Dr Anthony Fauci has sought to dispel lingering concerns about any of the Covid vaccines that are being rolled out across the country, urging Americans that all three types of approved jab are “highly efficacious”.
While many Americans have harped on the relatively lower nominal efficacy rate of the newly approved Johnson & Johnson vaccine – 66 per cent globally, compared to 94 per cent for the Moderna vaccine and 93 per cent for the Pfizer vaccine – doctors and scientists, including Dr Fauci, have said all three vaccines are extraordinarily effective at preventing serious illness and death.
The numbers Americans should be emphasising are that all three vaccines have proven 100 per cent effective at preventing deaths. The risk of hospitalisation also plummets to virtually zero for people who receive the vaccine.
“The J&J data that just came out – when you have advanced critical disease, there were no hospitalisations and no deaths. That’s good news,” Dr Fauci said in an interview with CBS’s Margaret Brennan.
Other members of Joe Biden’s coronavirus advisory board highlighted that point in an op-ed in USA Today last week.
“The varying ‘effectiveness’ rates miss the most important point: The vaccines were all 100 per cent effective in the vaccine trials in stopping hospitalisations and death. Waiting for a more effective vaccine is actually the worst thing you can do to lower your risk of getting severely ill and dying of Covid-19,” the doctors on Mr Biden’s team wrote.
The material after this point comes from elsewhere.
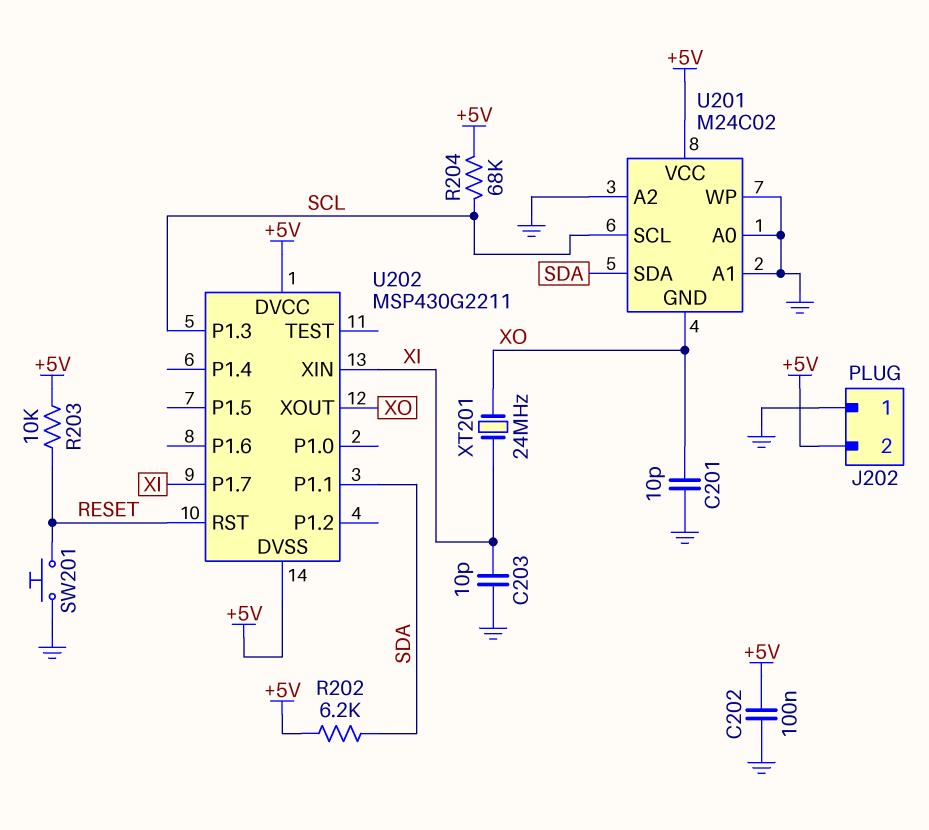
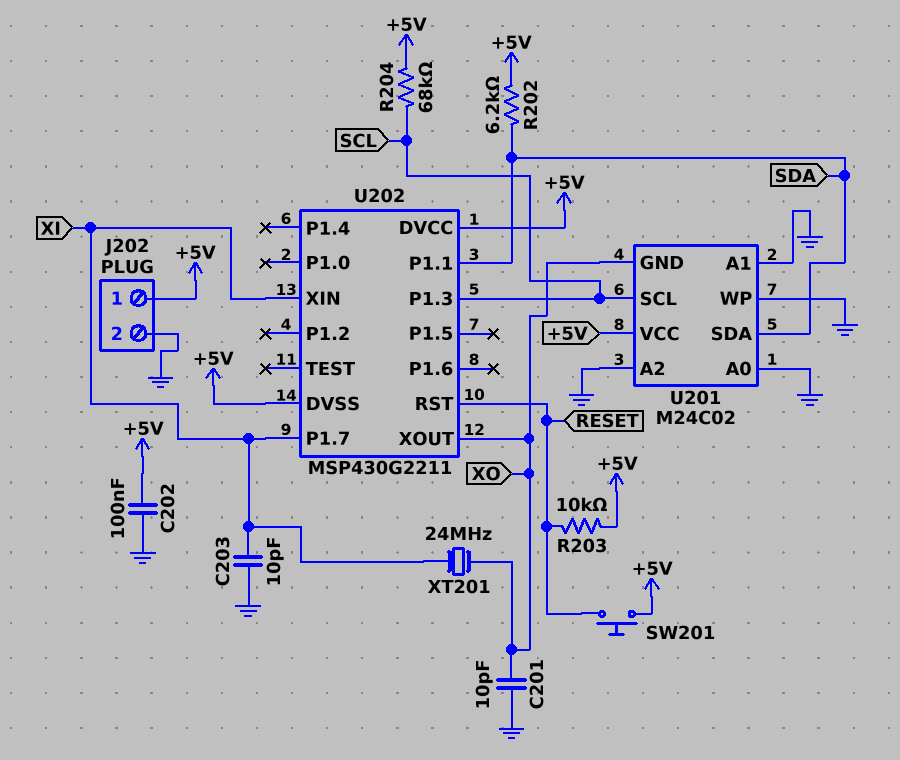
J202 pin 1: GND -> +5V
J202 pin 2: +5V -> GND
SW201: button (GND, RESET) -> button (+5V, RESET)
Making his rounds on the Sunday political talk show circuit, Dr Fauci, the top infectious disease expert in the US, championed all three available vaccines for helping draw the pandemic to a close.
“These are three highly efficacious vaccines,” he said in an interview with CNN’s Dana Bash on Sunday.
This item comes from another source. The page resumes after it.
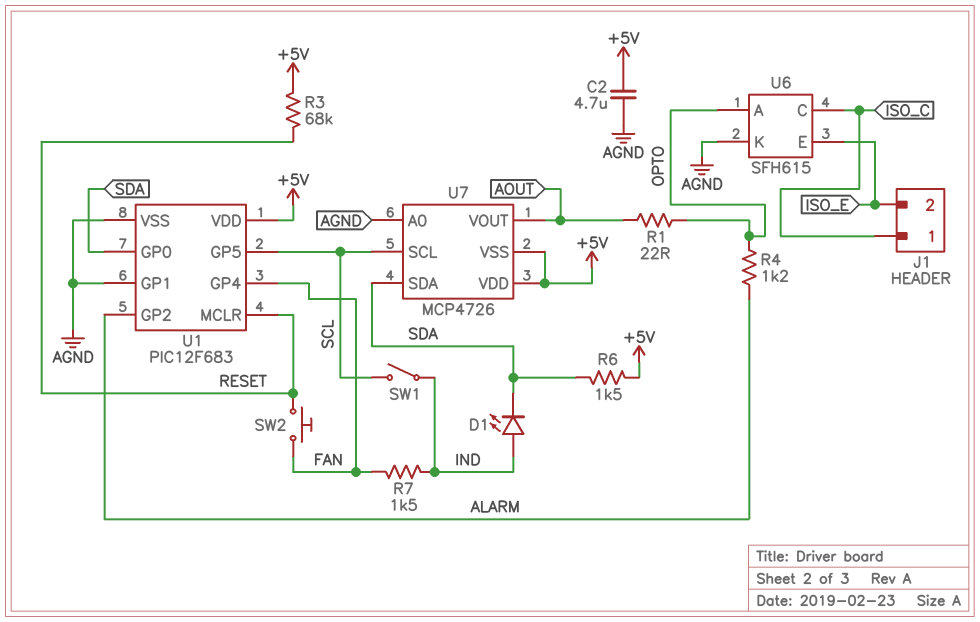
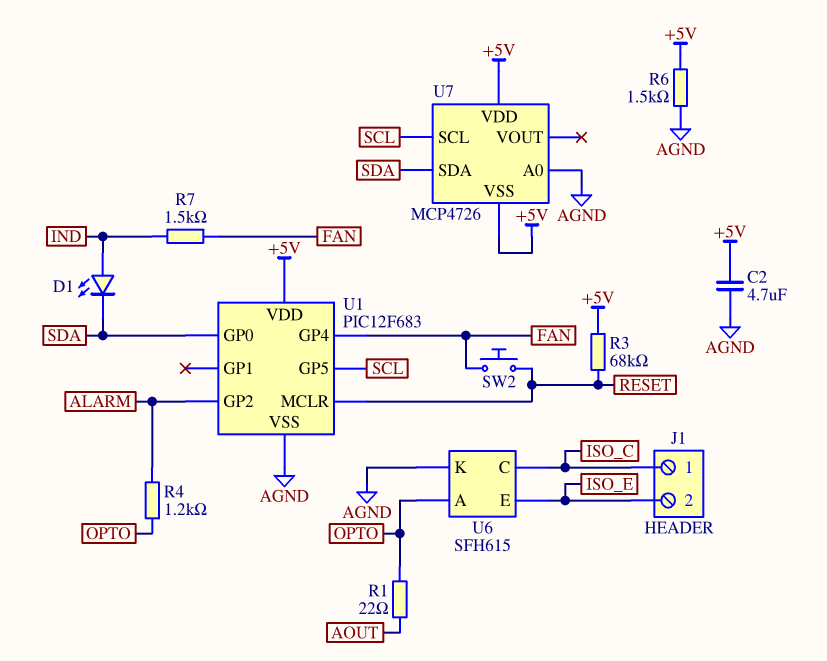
R6: 1.5k (+5V, SDA) -> 1.5k (+5V, AGND)
SW1: switch (IND, SCL) -> none
U1 pin GP1: AGND -> none
U7 pin VOUT: AOUT -> none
“If I were not vaccinated now and I had a choice of getting a J&J vaccine now or waiting for another vaccine, I would take whatever vaccine would be available to me as quickly as possible for the simple reason of what I said a moment ago – we want to get as many people vaccinated as quickly and expeditiously as possible,” Dr Fauci said.
In a separate interview on Sunday with ABC’s George Stephanopoulos, Dr Fauci pushed back on the notion that the Johnson & Johnson vaccine is less effective than the Moderna or Pfizer vaccines, which, unlike the new vaccine, were tested mostly on populations that had not yet been widely exposed to the new variants of the virus coming from South Africa and the UK.
“This is a good vaccine,” Dr Fauci said of the Johnson & Johnson vaccine. “I think we need to pull away from this comparing and parsing numbers until you compare them head-to-head. Just be really grateful that we have three really efficacious vaccines.”
He underscored his point: “That’s the bottom line.”
While the US has made tremendous progress in the last several weeks inoculating its citizens – roughly 15 out of every 100 Americans have now received at least one dosage of a vaccine – the country’s population has not reached herd immunity.
The seven-day average for Covid-related deaths has dropped by nearly 33 percent over the last week. But thousands of Americans are still dying from the virus every week, rates that are still stretching some hospital systems thin. Most Americans are still susceptible to the virus and should maintain social distancing and exercise other precautions, the Centers for Disease Control and Prevention has recommended.
Now is not the time to abandon risk-reducing steps, Dr Fauci said on Sunday, agreeing with the CDC’s latest guidance.
“Whenever we hit a peak and start coming down, understandably you start saying, ‘Let’s start pulling back,’” he told CNN. “It is really risky to say, ‘We’re over, we’re on the way out, let’s pull back.’”
Dr Fauci has previously said Americans could be asked to wear masks through the end of this year and into 2022, for instance.
His comments on Sunday fall in lockstep with those of his boss, Joe Biden, who has also warned that the new variants could slow progress towards crushing the pandemic.
While Mr Biden has heralded the Johnson & Johnson vaccine as another development that will expedite the end of the pandemic, he stressed that the US is still many months away from a return to pre-pandemic normalcy.
“This not a victory lap,” the president said at an event last week marking the 50 millionth vaccine dose administered in the first six weeks since he took office.
“Everything is not fixed. We have a long way to go. And that day when everything is back to normal depends on all of us,” he said.